Elmadi Zhabrailov

Personal information
- Born: 6 September 1965 (age 60) Khasavyurt, Soviet Union
- Height: 185 cm (6 ft 1 in)

Sport
- Sport: Freestyle wrestling
- Club: Dynamo Almaty
- Coached by: Lukman Zhabrailov (brother)

Medal record
Representing Unified Team
Olympic Games
| Silver medal – second place | 1992 Barcelona | 82 kg |
Representing Soviet Union
World Championships
| Gold medal – first place | 1989 Martigny | 82 kg |
Goodwill Games
| Gold medal – first place | 1990 Seattle | 82 kg |
European Wrestling Championships
| Bronze medal – third place | 1989 Ankara | 82 kg |
| Silver medal – second place | 1990 Poznan | 82 kg |
| Gold medal – first place | 1991 Stuttgart | 82 kg |
Representing Kazakhstan
World Championships
| Silver medal – second place | 1995 Atlanta | 82 kg |
Asian Championships
| Gold medal – first place | 1995 Manila | 82 kg |

= Elmadi Zhabrailov =

Russian wrestler (born 1965)

Elmadi Zaynaydiyevich Zhabrailov (Эльмади Зайнайдиевич Жабраилов; born 6 September 1965) is a Russian freestyle wrestler, who competed for the Soviet Union and then Kazakhstan. His elder brother Lukman prepared him for the 1992 Olympics, where Elmadi won a silver medal, losing the final bout to Kevin Jackson.
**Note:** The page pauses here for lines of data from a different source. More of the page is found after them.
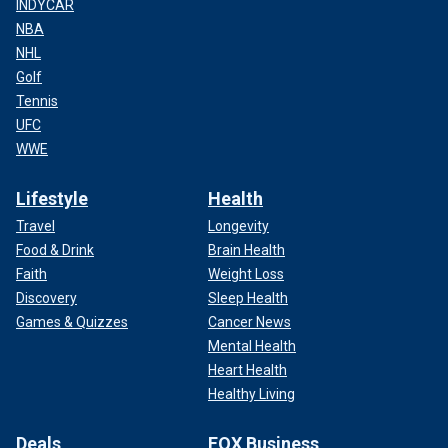
INDYCAR
NBA
NHL
Golf
Tennis
UFC
WWE
Lifestyle
Health
Travel
Longevity
Food & Drink
Brain Health
Faith
Weight Loss
Discovery
Sleep Health
Games & Quizzes
Cancer News
Mental Health
Heart Health
Healthy Living
Deals
FOX Business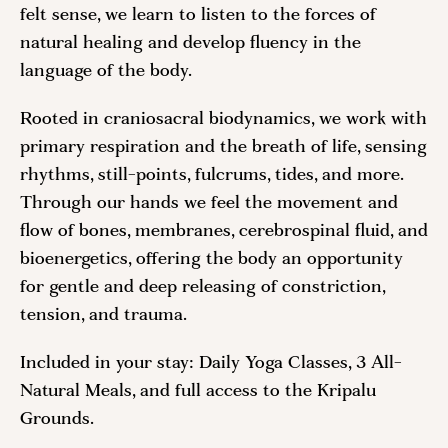
felt sense, we learn to listen to the forces of
natural healing and develop fluency in the
language of the body.
Rooted in craniosacral biodynamics, we work with
primary respiration and the breath of life, sensing
rhythms, still-points, fulcrums, tides, and more.
Through our hands we feel the movement and
flow of bones, membranes, cerebrospinal fluid, and
bioenergetics, offering the body an opportunity
for gentle and deep releasing of constriction,
tension, and trauma.
Included in your stay: Daily Yoga Classes, 3 All-
Natural Meals, and full access to the Kripalu
Grounds.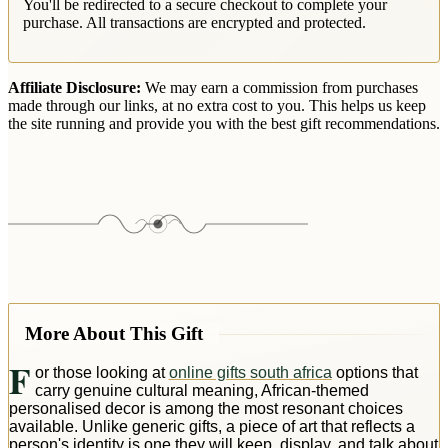
You'll be redirected to a secure checkout to complete your
purchase. All transactions are encrypted and protected.
Affiliate Disclosure:
We may earn a commission from purchases
made through our links, at no extra cost to you. This helps us keep
the site running and provide you with the best gift recommendations.
More About This Gift
F
or those looking at
online gifts south africa
options that
carry genuine cultural meaning, African-themed
personalised decor is among the most resonant choices
available. Unlike generic gifts, a piece of art that reflects a
person's identity is one they will keep, display, and talk about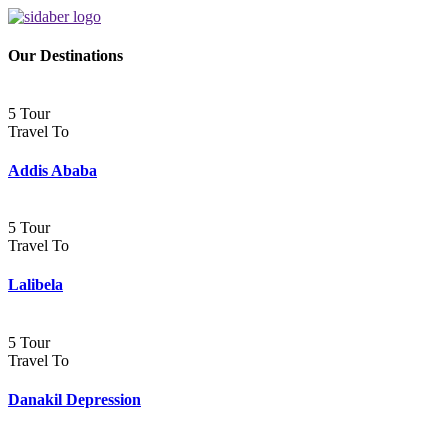
Our Destinations
5 Tour
Travel To
Addis Ababa
5 Tour
Travel To
Lalibela
5 Tour
Travel To
Danakil Depression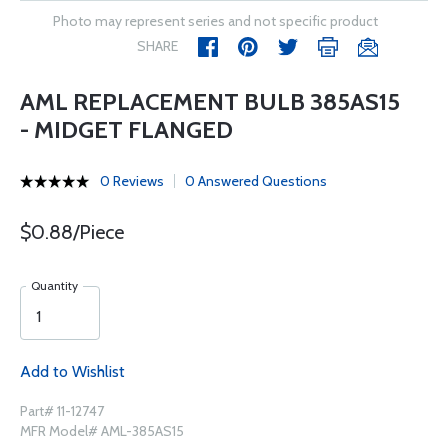
Photo may represent series and not specific product
SHARE
AML REPLACEMENT BULB 385AS15
- MIDGET FLANGED
0 Reviews
0 Answered Questions
$0.88/Piece
Quantity
Add to Wishlist
Part# 11-12747
MFR Model# AML-385AS15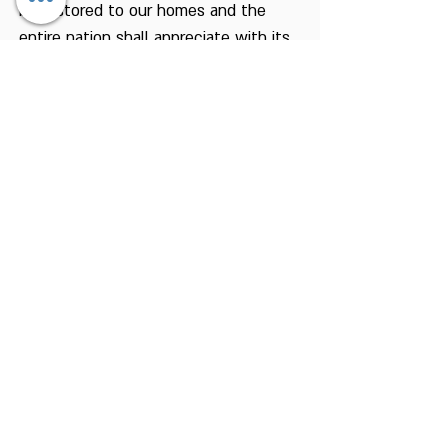
be restored to our homes and the
entire nation shall appreciate with its
entire soul, the wonderful text of one
of the hymns of praise:
"This is the day that the Lord has
made - we shall rejoice and exult in
Him."
Chagim Center
Home for the Jewish Holidays
Tel:
04-6536344
Fax:
04-6532683
Email:
machon@chagim.co.il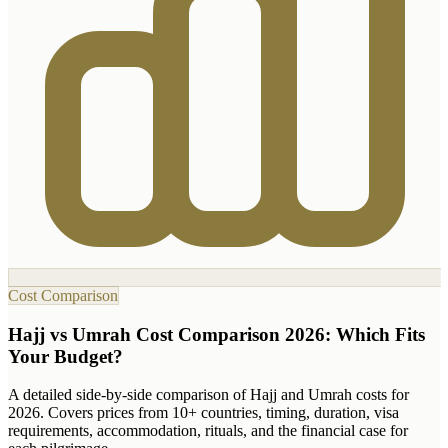
Cost Comparison
Hajj vs Umrah Cost Comparison 2026: Which Fits
Your Budget?
A detailed side-by-side comparison of Hajj and Umrah costs for
2026. Covers prices from 10+ countries, timing, duration, visa
requirements, accommodation, rituals, and the financial case for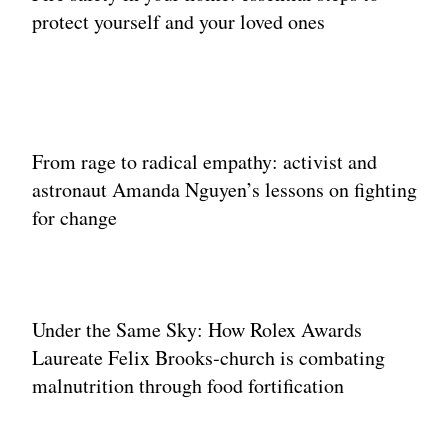
protect yourself and your loved ones
From rage to radical empathy: activist and
astronaut Amanda Nguyen’s lessons on fighting
for change
Under the Same Sky: How Rolex Awards
Laureate Felix Brooks‐church is combating
malnutrition through food fortification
At the next Olympics the brothers competed against each other, and Elmadi won that bout, but placed only sixth overall.

Outside Olympics, Elmadi won the world middleweight title in 1989, placing second in 1995, the European title in 1991, and the Asian title in 1995. After retiring from competitions he headed the federal state institution Minmeliovodhoz in Dagestan, Russia.